6
votes

I'm trying to create a Glue Job that enumerates all tables in a database in my catalog. In order to do so I use the following code snippet:

session = boto3.Session(region_name='us-east-2')
glue = session.client('glue')
tables = glue.get_tables(
    DatabaseName='customer1'
)
print tables

The job hangs for about 15 minutes and the connection appears to be refused, because I eventually get the following error:

botocore.vendored.requests.exceptions.ConnectTimeout: HTTPSConnectionPool(host='glue.us-east-2.amazonaws.com', port=443): Max retries exceeded with url: / (Caused by ConnectTimeoutError(, 'Connection to glue.us-east-2.amazonaws.com timed out. (connect timeout=60)’))

This issue is specific to the glue API. I can use the S3 API with no problems.

I've gone through all my security groups and opened up all the ports to traffic from anywhere. I've even added self-referencing rules. But this is to no avail.

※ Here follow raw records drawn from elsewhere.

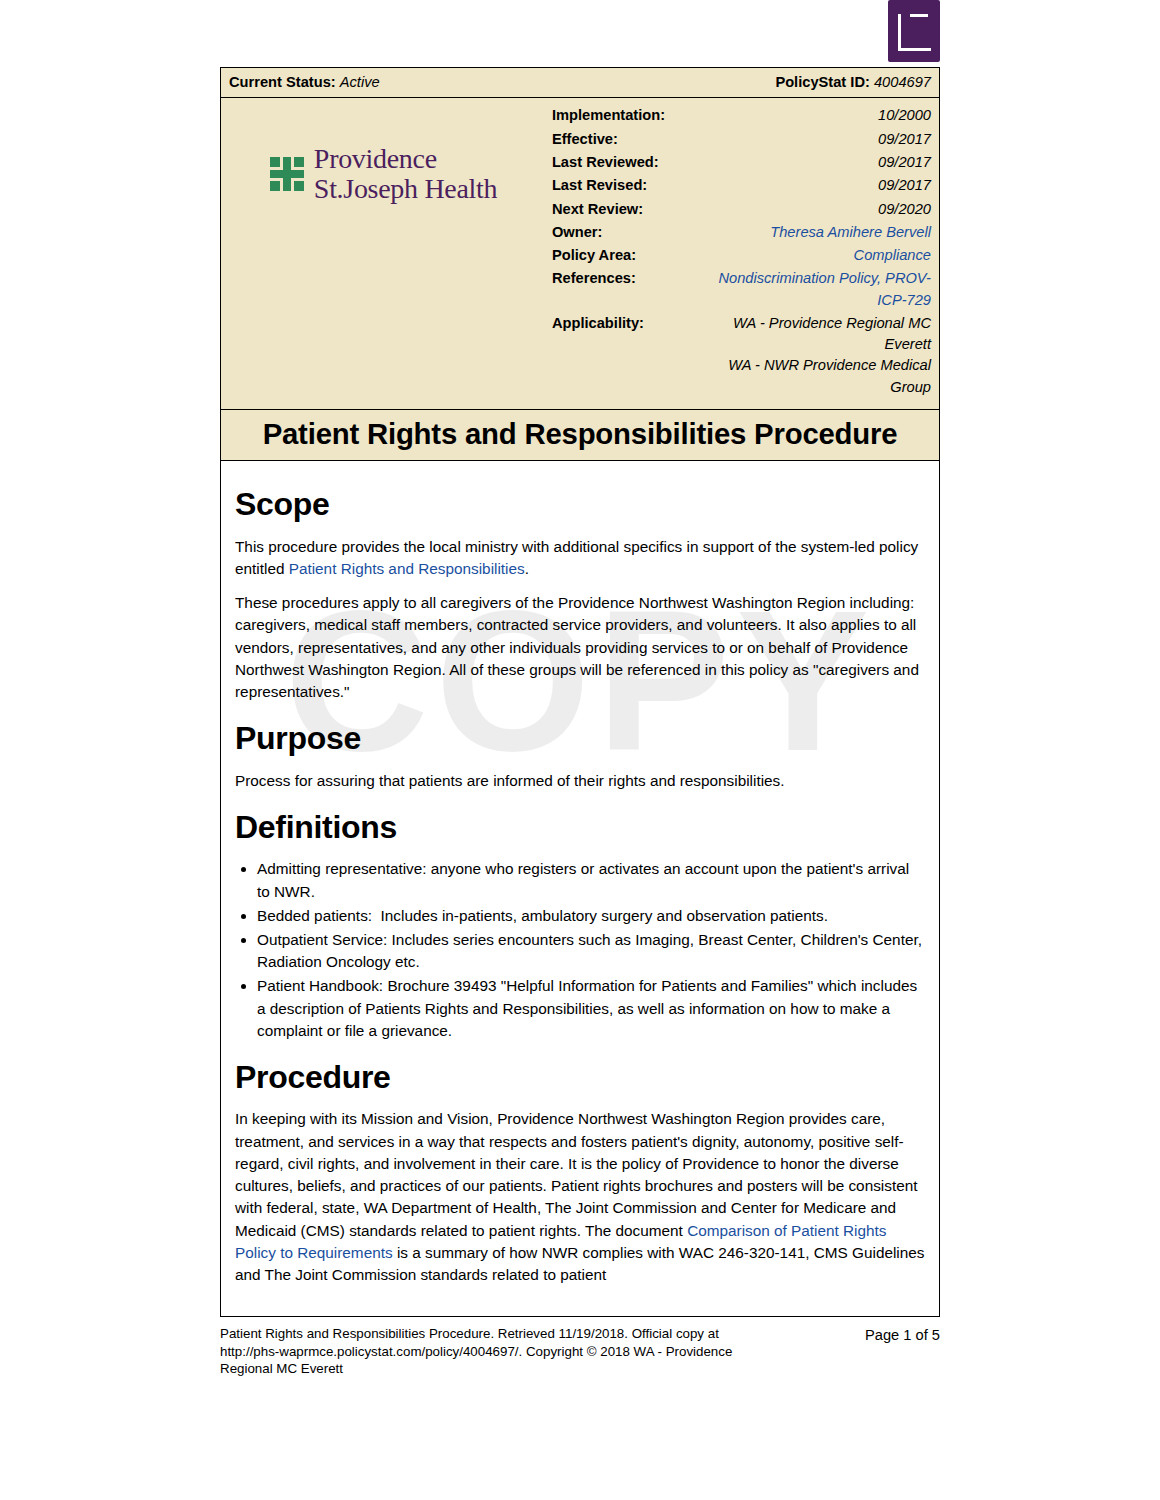Current Status: Active PolicyStat ID: 4004697
Providence
St.Joseph Health
| Implementation: | 10/2000 |
| Effective: | 09/2017 |
| Last Reviewed: | 09/2017 |
| Last Revised: | 09/2017 |
| Next Review: | 09/2020 |
| Owner: | Theresa Amihere Bervell |
| Policy Area: | Compliance |
| References: | Nondiscrimination Policy, PROV-ICP-729 |
| Applicability: | WA - Providence Regional MC Everett WA - NWR Providence Medical Group |
Patient Rights and Responsibilities Procedure
COPY
Scope
This procedure provides the local ministry with additional specifics in support of the system-led policy entitled Patient Rights and Responsibilities.
These procedures apply to all caregivers of the Providence Northwest Washington Region including: caregivers, medical staff members, contracted service providers, and volunteers. It also applies to all vendors, representatives, and any other individuals providing services to or on behalf of Providence Northwest Washington Region. All of these groups will be referenced in this policy as "caregivers and representatives."
Purpose
Process for assuring that patients are informed of their rights and responsibilities.
Definitions
Admitting representative: anyone who registers or activates an account upon the patient's arrival to NWR.
Bedded patients: Includes in-patients, ambulatory surgery and observation patients.
Outpatient Service: Includes series encounters such as Imaging, Breast Center, Children's Center, Radiation Oncology etc.
Patient Handbook: Brochure 39493 "Helpful Information for Patients and Families" which includes a description of Patients Rights and Responsibilities, as well as information on how to make a complaint or file a grievance.
Procedure
In keeping with its Mission and Vision, Providence Northwest Washington Region provides care, treatment, and services in a way that respects and fosters patient's dignity, autonomy, positive self-regard, civil rights, and involvement in their care. It is the policy of Providence to honor the diverse cultures, beliefs, and practices of our patients. Patient rights brochures and posters will be consistent with federal, state, WA Department of Health, The Joint Commission and Center for Medicare and Medicaid (CMS) standards related to patient rights. The document Comparison of Patient Rights Policy to Requirements is a summary of how NWR complies with WAC 246-320-141, CMS Guidelines and The Joint Commission standards related to patient
Patient Rights and Responsibilities Procedure. Retrieved 11/19/2018. Official copy at http://phs-waprmce.policystat.com/policy/4004697/. Copyright © 2018 WA - Providence Regional MC Everett
Page 1 of 5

I can't figure out what could be causing the connection to be blocked. Is AWS specifically blocking glue requests?

1
I am running into the same issue.Roger
I have the same problem when running glue boto client commands from Glue Dev Endpoint. However when running as a normal glue job all boto3 commands run successfully.botchniaque

1 Answers

1
votes

I was facing the same problem that boto3 calls to glue or s3 were hanging and eventually timing out.

I fixed it by changing the subnet-id when creating the dev-endpoint. Initially I was using a subnet that routed traffic to an Internet Gateway. I switched to a subnet routing traffic to an internal NAT gateway. Hope this helps.